Si en los primeros instantes la sensación fue cálida y agradable, seguidamente el miedo se apoderó de mí y dando un salto me giré esperando encontrar a un hombre dispuesto a quien sabe qué, sobre todo en un lugar en el que estaba totalmente sola. La sorpresa que tuve todavía fue más fuerte que la agradable sensación anterior, porque no vi a nadie. Me levanté y busqué por todos los rincones de la capilla: detrás de las columnas y dentro de los confesionarios. Todo fue en vano, porque allí no había nadie.

Poco a poco fui recuperando la calma y volví a recordar aquel sublime momento vivido, porque la sensación de una indescriptible calidez y fuerza que aquel ‘abrazo‘ me había proporcionado volvió a ocupar el lugar preferente en mis pensamientos. No sabía cómo explicarlo, ni lo sé hoy, cinco años después de aquella experiencia. Sólo sé que a partir de aquel momento tuve la sensación de que no estaba sola y que había algún tipo de fuerza que estaba conmigo.
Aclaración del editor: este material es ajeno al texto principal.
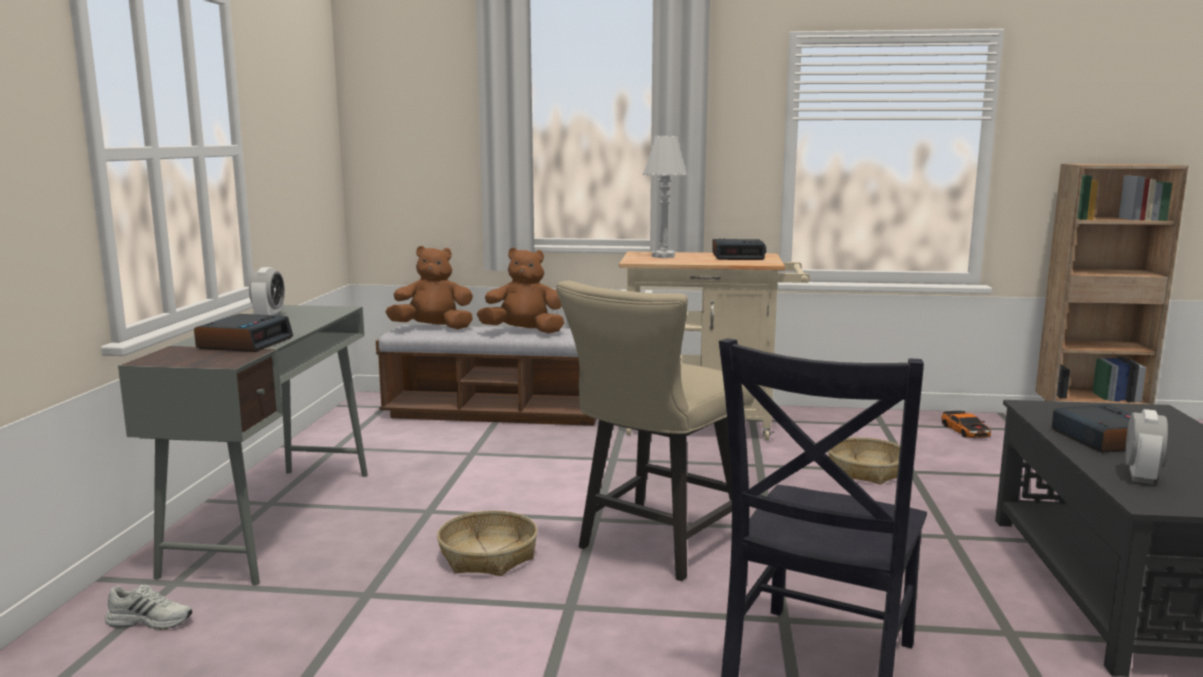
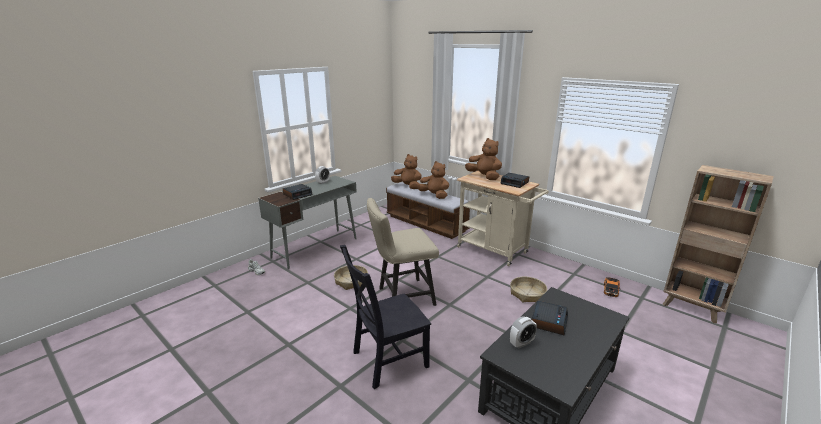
camera: 35 degrees right, 10 degrees up
(663, 256) = (484, 177): white table lamp -> brown plush toy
De los problemas no merece la pena hablar más. Sólo señalar que algunos se han resuelto y otros están en vías de hacerlo. Pero esto ya es otro cantar. Sólo quiero remarcar, para acabar de narrar la experiencia de aquel misterioso y oportuno abrazo, que cuando salí de la iglesia le pregunté a una mendiga, que todos los días estaba en la puerta desde que se abría hasta el momento que el capellán la cerraba, si se había fijado en un hombre aparentemente corpulento que había salido hacía una media hora.

—Señora –me dijo–, en esta iglesia sólo ha entrado usted hace cosa de una hora y nadie más lo ha hecho. Ya no es como antes, la gente se está olvidando de rezar.